Lido's Big Break?
Ethereum's smart contract dominance has been challenged like never before this cycle. The increased concern that Ethereum is losing users to alt L1s like Solana has led some in the community to advocate for a shift in prioritizing technical improvements to the L1 execution layer over increased rollup data availability bandwidth.
This shift would have major ramifications for the network. It would also have interesting impacts on the revenues of various ETH infrastructure protocols. Today, we're digging into how an ETH priority shift could lead to big wins for liquid staking platform Lido and holders of LDO👇
🤖 Optimizing for Execution
Daily Ethereum L1 transactions have held relatively constant at around 1M mark throughout the past four years, yet transaction fee income has collapsed; Ethereum frequently raked in $20M+ in transaction fees per day in early 2021, but has found itself lucky to gross that much for an entire month in 2024.
Despite clear demand for Ethereum-adjacent blockspace demonstrated through the nearly uninterrupted uptrend to realized L2 transactional throughput, Ethereum captures extremely limited revenues from such activities.
As a result of its rollup-centric roadmap, Ethereum is optimized to provide relatively cheap data availability storage for its L2s. This is the only direct service in the rollup relationship for which Ethereum stakers receive payments, and it produces mere fractions of pennies in earnings from every transaction.

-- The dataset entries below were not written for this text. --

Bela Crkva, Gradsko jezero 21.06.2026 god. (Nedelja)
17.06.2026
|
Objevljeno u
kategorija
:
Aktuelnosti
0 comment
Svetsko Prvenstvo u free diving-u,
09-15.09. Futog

While rollups and L2s provide rapid transaction times and low transactions costs, their users lack the same security guarantees as they would receive on the Ethereum L1, where their transactions are processed by a decentralized group of validators and the integrity of the blockchain is maintained by proven economic incentives schemes, like slashing.
Ethereum’s greatest strength lies in its world class settlement guarantees, which guarantees that any user transactions will be reliably processed (assuming they can afford the requisite transaction fee), and many ecosystem thinkers contend that now is time to couple this core competency with improved L1 execution.
Although the substantial roadmap departure required to achieve this vision will require some contentious changes – like increased hardware requirements or native parallelization – the implementation of such upgrades could reinvigorate Ether’s faltering narrative strength by making the Ethereum L1 the default landing place for all onchain financial transactions of value.
🥩 Simple Staking Economics
While an abrupt shift towards execution prioritization appears unlikely at this very moment, it's an attractive pathway forward for the Ethereum ecosystem to consider.
The forward-looking nature of markets means investors often attempt to “front run” each other by positioning themselves to capitalize on a shift well in advance of its actual occurrence, and in such a scenario, LDO could become a leading out-performer in the weeks ahead.
Recent outperformance in LDO price, up 26% off its August 15 relative lows against ETH, indicates that investors may have identified the brewing bull case for this token.
Refocusing on execution will drive an increased number of transactions to the Ethereum L1, particularly the most desirable variety of computationally intensive high-value DeFi transactions. Individual transaction costs may very well decrease, but total fees generated across all transactions can be expected to increase in this scenario, positively impacting the main variable behind Lido revenues: ETH staking yields.
Additionally, assuming that a usable Ethereum L1 results in measurable increases to blockspace demand while producing desirable second-order effects like net Ether deflation, Ethereum could be become the more obvious smart contract platform choice, from both an investment and usability perspective. If the reclamation of this distinction boosts ETH price, Lido will earn even greater dollar-denominated profits at given levels of onchain activity.
While the conversations around shifting Ethereum's roadmap priorities remain early (and contentious!), it's undeniable that these potential shifts could offer some strong incentives to reinvigorate the L1 as a place where real users will happily pay for strong settlement guarantees to transact. If this grandiose vision could be achieved, there is hope that LDO will finally begin to outperform.